Verdade Duvidosa

Fake News, mas nem tanto.

Segurem-se, brasileiros! O ex-presidente dos Estados Unidos, Donald Trump, não só marcou território nos EUA, mas também ganhou um CPF tupiniquim. É isso mesmo: dados confirmam que um Cadastro de Pessoas Físicas em nome de Donald John Trump foi emitido em 2014, com data de nascimento compatível. Quem fez o pedido? Mistério. Mas as apostas estão rolando soltas nas redes.

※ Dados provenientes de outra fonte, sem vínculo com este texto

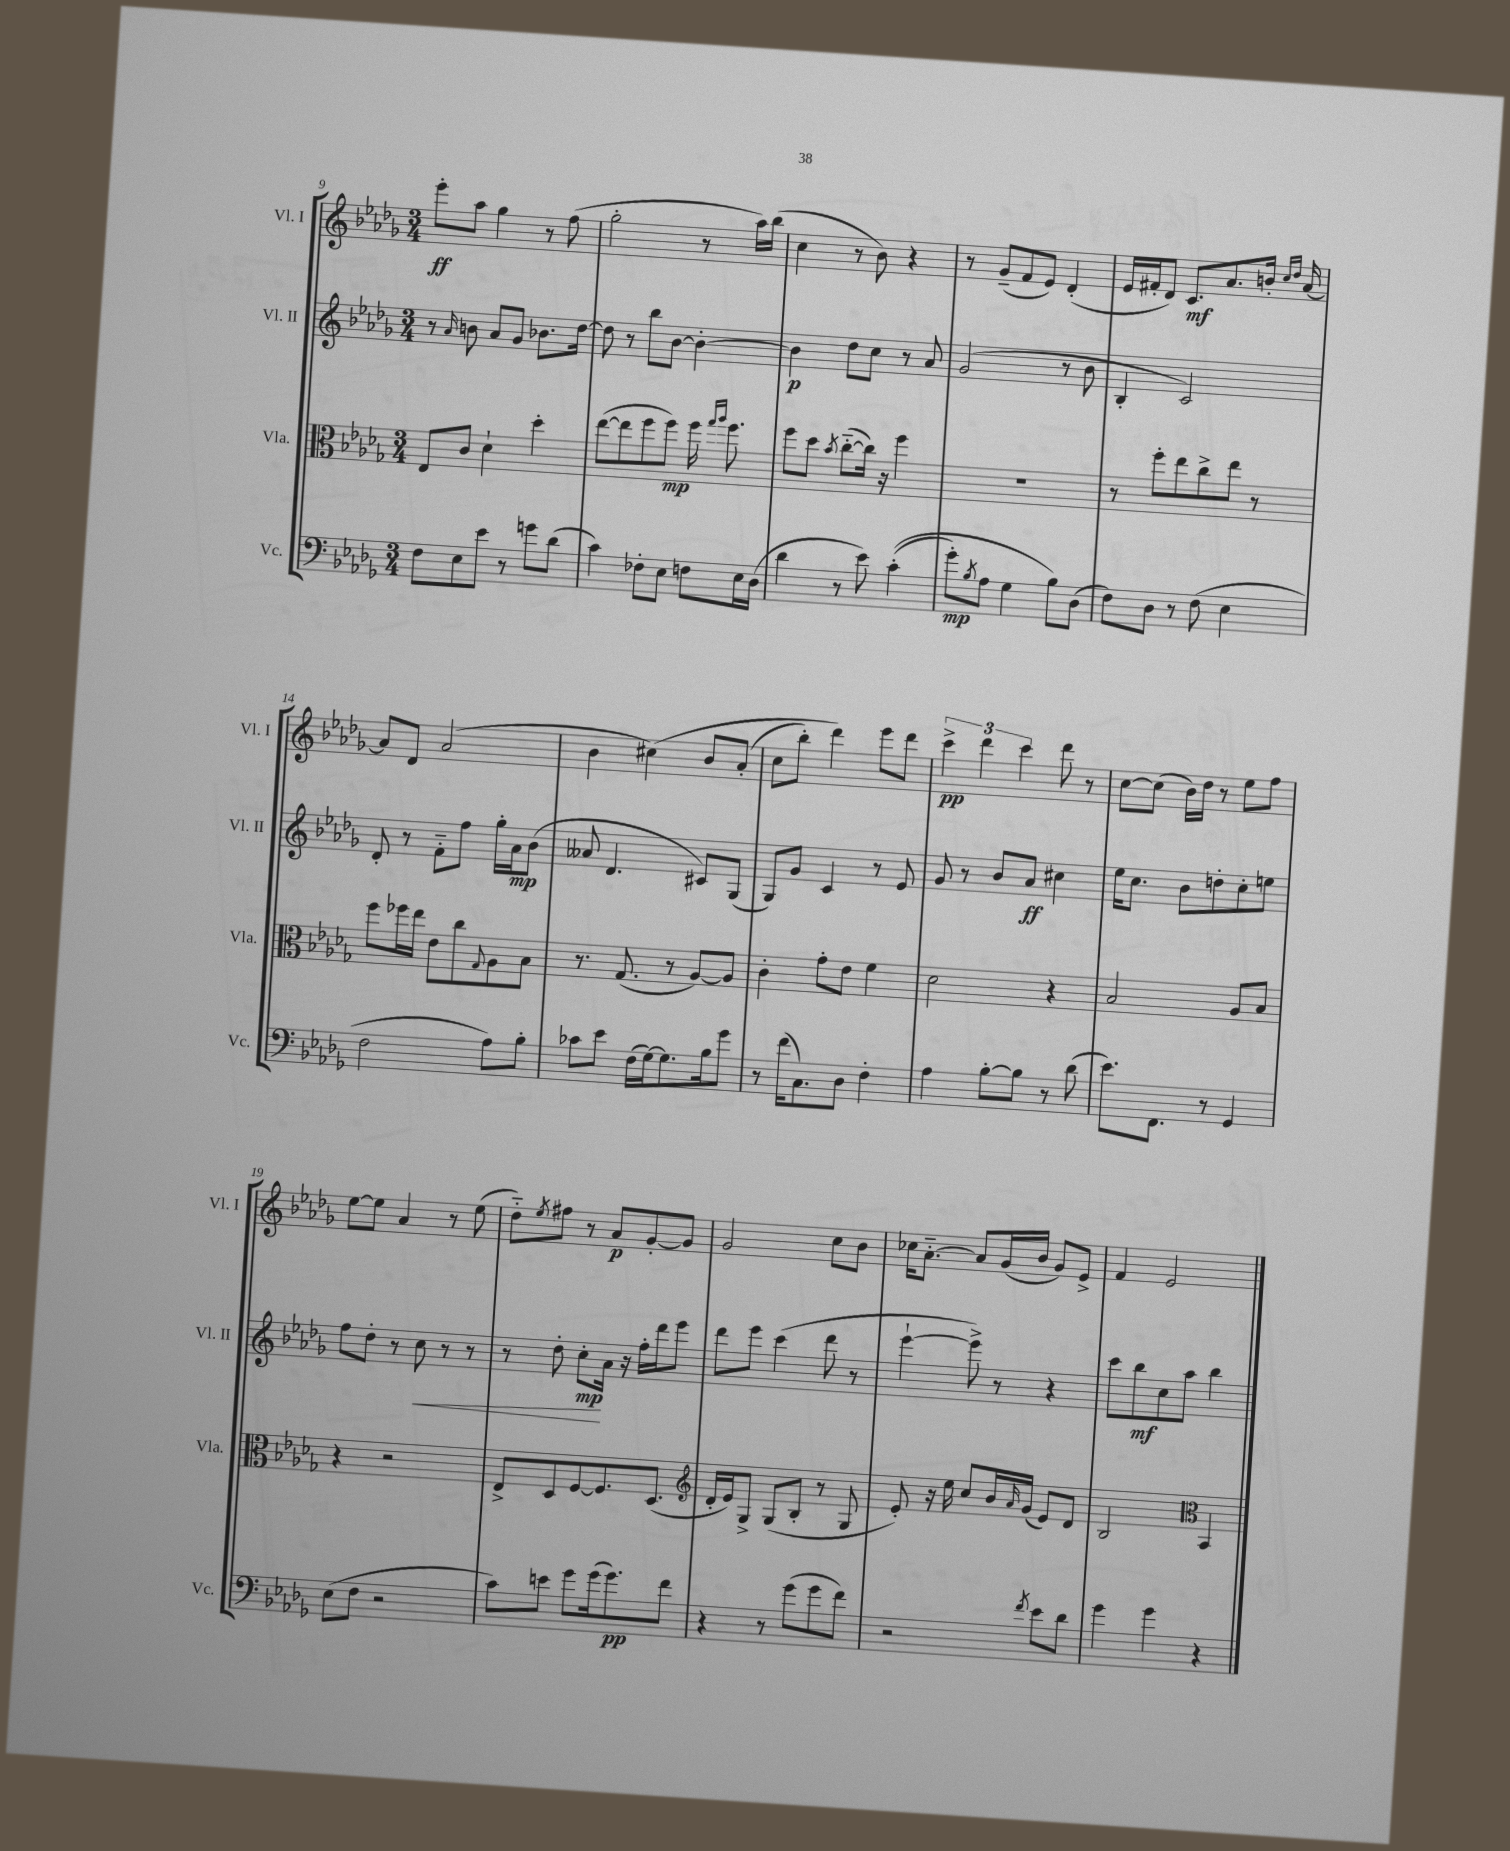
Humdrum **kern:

**kern	**dynam	**kern	**dynam	**kern	**dynam	**kern	**dynam
*part4	*part4	*part3	*part3	*part2	*part2	*part1	*part1
*staff4	*staff4	*staff3	*staff3	*staff2	*staff2	*staff1	*staff1
*I"Vc.	*	*I"Vla.	*	*I"Vl. II	*	*I"Vl. I	*
*I'Vc.	*	*I'Vla.	*	*I'Vl. II	*	*I'Vl. I	*
*clefF4	*	*clefC3	*	*clefG2	*	*clefG2	*
*k[b-e-a-d-g-]	*	*k[b-e-a-d-g-]	*	*k[b-e-a-d-g-]	*	*k[b-e-a-d-g-]	*
*M3/4	*	*M3/4	*	*M3/4	*	*M3/4	*
=9	=9	=9	=9	=9	=9	=9	=9
8F\L	.	8E-/L	.	8r	.	8eee-'\L	ff
.	.	.	.	16qqa-/	.	.	.
8E-\	.	8c/J	.	8bn\	.	8aa-\J	.
8e-\J	.	4d-`\	.	8a-/L	.	4gg-\	.
8r	.	.	.	8g-/J	.	.	.
8gn\L	.	4dd-'\	.	8.b-X\L	.	8r	.
(8d-\J	.	.	.	.	.	(8ff\	.
.	.	.	.	[16dd-\Jk	.	.	.
=10	=10	=10	=10	=10	=10	=10	=10
4c\)	.	([8ee-\L	.	8dd-\]	.	2gg-'\	.
.	.	8ee-\]	.	8r	.	.	.
8F-X'\L	.	8ff\	.	8bb-\L	.	.	.
8E-\J	.	8ff\J)	mp	[8b-\J	.	.	.
8Fn\L	.	16ff\	.	4b-'\_	.	8r	.
.	.	16qqgg-/LL	.	.	.	.	.
.	.	16qqaa-/JJ	.	.	.	.	.
.	.	8.ff\	.	.	.	.	.
16E-\L	.	.	.	.	.	16aa-\LL)	.
(16D-\JJ	.	.	.	.	.	(16bb-\JJ	.
=11	=11	=11	=11	=11	=11	=11	=11
4d-\	.	8ff\L	.	4b-\]	p	4cc\	.
.	.	8dd-\J	.	.	.	.	.
.	.	8qb-/	.	.	.	.	.
8r	.	([8cc\L	.	8dd-\L	.	8r	.
8e-\)	.	16cc\Jk])	.	8cc\J	.	8b-\)	.
.	.	16r	.	.	.	.	.
((4c'\	.	4ff\	.	8r	.	4r	.
.	.	.	.	8a-/	.	.	.
=12	=12	=12	=12	=12	=12	=12	=12
8g-'\L)	mp	2.r	.	(2g-/	.	8r	.
8qB-/	.	.	.	.	.	.	.
8A-\J	.	.	.	.	.	(8g-~/L	.
4G-\	.	.	.	.	.	8f/	.
.	.	.	.	.	.	8e-/J)	.
8B-\L)	.	.	.	8r	.	(4d-'/	.
(8D-\J	.	.	.	8b-\	.	.	.
=13	=13	=13	=13	=13	=13	=13	=13
8F\L)	.	8r	.	4B-'/	.	16e-/LL	.
.	.	.	.	.	.	16f#X'/J	.
8D-\J	.	8ff'\L	.	.	.	8d-/J)	.
8r	.	8ee-\	.	2c/)	.	8.c/L	mf
(8F\	.	8cc^\	.	.	.	.	.
.	.	.	.	.	.	8.a-/	.
4E-\	.	8ee-\J	.	.	.	.	.
.	.	8r	.	.	.	16bn'/Jk	.
.	.	.	.	.	.	16qqcc/LL	.
.	.	.	.	.	.	16qqdd-/JJ	.
.	.	.	.	.	.	[16a-/	.
!!LO:LB:g=z
=14	=14	=14	=14	=14	=14	=14	=14
2F\	.	8ff\L	.	8d-'/	.	8a-/L]	.
.	.	16ff-X\L	.	8r	.	8d-/J	.
.	.	16ee-\JJ	.	.	.	.	.
.	.	8e-\L	.	8f\L	.	(2a-/	.
.	.	8cc\	.	8ff\J	.	.	.
.	.	8qqG-/	.	.	.	.	.
8A-\L)	.	8A-\	.	16gg-'\LL	.	.	.
.	.	.	.	16a-\J	mp	.	.
8B-'\J	.	8B-\J	.	(8b-\J	.	.	.
=15	=15	=15	=15	=15	=15	=15	=15
8c-X\L	.	8.r	.	8a--X/	.	4b-\	.
8e-\J	.	.	.	4.d-/	.	.	.
.	.	(8.G-/	.	.	.	.	.
(16F\LL	.	.	.	.	.	(4cc#X\)	.
[16G-\J)	.	.	.	.	.	.	.
8.G-\]	.	8r	.	.	.	.	.
.	.	[8A-/L)	.	8c#X/L)	.	8b-/L	.
16B-\k	.	.	.	.	.	.	.
8g-\J	.	8A-/J]	.	(8G-/J	.	(8a-'/J	.
=16	=16	=16	=16	=16	=16	=16	=16
8r	.	4c'\	.	8G-/L)	.	8cc\L	.
(16f\KL	.	.	.	8g-/J	.	8bb-'\J)	.
8.C\)	.	.	.	.	.	.	.
.	.	8g-'\L	.	4c/	.	4ddd-\)	.
8D-\J	.	8e-\J	.	.	.	.	.
4F'\	.	4f\	.	8r	.	8eee-\L	.
.	.	.	.	8e-/	.	8ddd-\J	.
=17	=17	=17	=17	=17	=17	=17	=17
4A-\	.	2d-\	.	8g-/	.	6ccc^\	pp
.	.	.	.	8r	.	.	.
.	.	.	.	.	.	6ddd-\	.
[8B-'\L	.	.	.	8b-/L	.	.	.
.	.	.	.	.	.	6ccc\	.
8B-\J]	.	.	.	8a-/J	ff	.	.
8r	.	4r	.	4cc#X\	.	8ddd-\	.
(8d-\	.	.	.	.	.	8r	.
=18	=18	=18	=18	=18	=18	=18	=18
8.e-\L)	.	2B-/	.	16ee-\KL	.	[8cc\L	.
.	.	.	.	8.cc\J	.	.	.
.	.	.	.	.	.	(8cc\J]	.
8.FF\J	.	.	.	.	.	.	.
.	.	.	.	8b-\L	.	16b-\LL)	.
.	.	.	.	.	.	16dd-\JJ	.
8r	.	.	.	8ddn'\	.	8r	.
4GG-/	.	8A-/L	.	8cc'\	.	8ee-\L	.
.	.	8B-/J	.	8een\J	.	8ff\J	.
!!LO:LB:g=z
=19	=19	=19	=19	=19	=19	=19	=19
(8E-\L	.	4r	.	8ff\L	.	[8ee-\L	.
8F\J	.	.	.	8dd-'\J	.	8ee-\J]	.
2r	.	2r	.	8r	.	4a-/	.
!	!	!	!	!	!LO:HP:b	!	!
.	.	.	.	8cc\	<	.	.
.	.	.	.	8r	.	8r	.
.	.	.	.	8r	.	(8ee-\	.
=20	=20	=20	=20	=20	=20	=20	=20
8c\L)	.	8E-^/L	.	8r	.	8dd-\L)	.
.	.	.	.	.	.	8qee-/	.
8en\J	.	8D-/	.	8dd-'\	.	8ff#X\J	.
8g-\L	.	[8F/	.	8cc'\L	mp	8r	.
(16g-\k	.	8.F/]	.	16a-\Jk	[	8a-/L	p
8.g-\)	pp	.	.	16r	.	.	.
.	.	.	.	16ff'\LL	.	[8g-'/	.
.	.	(8.D-/J	.	16ddd-\J	.	.	.
8f\J	.	.	.	8eee-\J	.	8g-/J]	.
=21	=21	=21	=21	=21	=21	=21	=21
*	*	*clefG2	*	*	*	*	*
4r	.	16d-'/LL	.	8ddd-\L	.	2g-/	.
.	.	16e-/J)	.	.	.	.	.
.	.	8G-^/J	.	8eee-\J	.	.	.
8r	.	(8G-/L	.	(4ccc\	.	.	.
(8g-\L	.	8B-'/J	.	.	.	.	.
8g-\	.	8r	.	8ddd-\	.	8cc\L	.
8f\J)	.	8G-/	.	8r	.	8b-\J	.
=22	=22	=22	=22	=22	=22	=22	=22
2r	.	8e-'/)	.	[4eee-`\	.	16cc-X\KL	.
.	.	.	.	.	.	[8.a-\J	.
.	.	16r	.	.	.	.	.
.	.	16ee-\	.	.	.	.	.
.	.	8cc/L	.	8eee-^\])	.	8a-/L]	.
.	.	16b-/L	.	8r	.	(16g-/L	.
.	.	16qqa-/	.	.	.	.	.
.	.	(16g-/JJ	.	.	.	16b-/JJ	.
8qf/	.	.	.	.	.	.	.
8e-\L	.	8e-/L)	.	4r	.	8g-/L)	.
8d-\J	.	8d-/J	.	.	.	8e-^/J	.
=23	=23	=23	=23	=23	=23	=23	=23
4g-\	.	2B-/	.	8ccc\L	.	4f/	.
.	.	.	.	8bb-\	mf	.	.
4g-\	.	.	.	8cc\	.	2e-/	.
.	.	.	.	8aa-\J	.	.	.
*	*	*clefC3	*	*	*	*	*
4r	.	4BB-/	.	4bb-\	.	.	.
==	==	==	==	==	==	==	==
*-	*-	*-	*-	*-	*-	*-	*-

Tudo indica que o cadastro estaria ligado ao ambicioso (e fracassado) projeto do Trump Hotel Rio de Janeiro, anunciado em 2014 com pompa e circunstância. Parte do hotel chegou a ser inaugurada durante os Jogos Olímpicos de 2016 – quatro andares de glória! – mas a construção nunca foi concluída. E, claro, como não poderia faltar em trama brasileira, o Ministério Público Federal investigou possíveis irregularidades, incluindo sobrepreço e pagamento de comissões suspeitas.

E não para por aí: o Trump Towers Rio, prometido em 2012 como um complexo de cinco torres, também ficou apenas no papel. É o tipo de projeto que promete alto luxo e entrega… bem, nada.

A revelação do CPF de Trump causou um frenesi nas redes sociais. Internautas não se cansam de comentar que o ex-presidente tem “score de crédito favorável” e nenhuma restrição nos órgãos de proteção ao crédito brasileiros. Alguns até sugerem que Trump teria feito o próprio cadastro, numa espécie de “check-in VIP” no Brasil, provavelmente ligado aos seus empreendimentos inacabados.

Vale lembrar: CPF para estrangeiros é permitido, desde que haja interesse em atividades legais ou econômicas no país. Ou seja, Trump está dentro da lei, mesmo que sua passagem por terras brasileiras tenha sido tão discreta quanto um hotel de quatro andares.

Enquanto isso, o ex-presidente, que recentemente iniciou uma guerra tarifária contra o Brasil aumentando impostos em 50% sobre produtos nacionais, agora ganha mais atenção por seus vínculos econômicos com o país. A Receita Federal ainda não se pronunciou sobre quem solicitou o CPF ou se Trump esteve pessoalmente envolvido, mas o espaço segue aberto para que a burocracia esclareça o mistério mais “trumpesco” de 2025.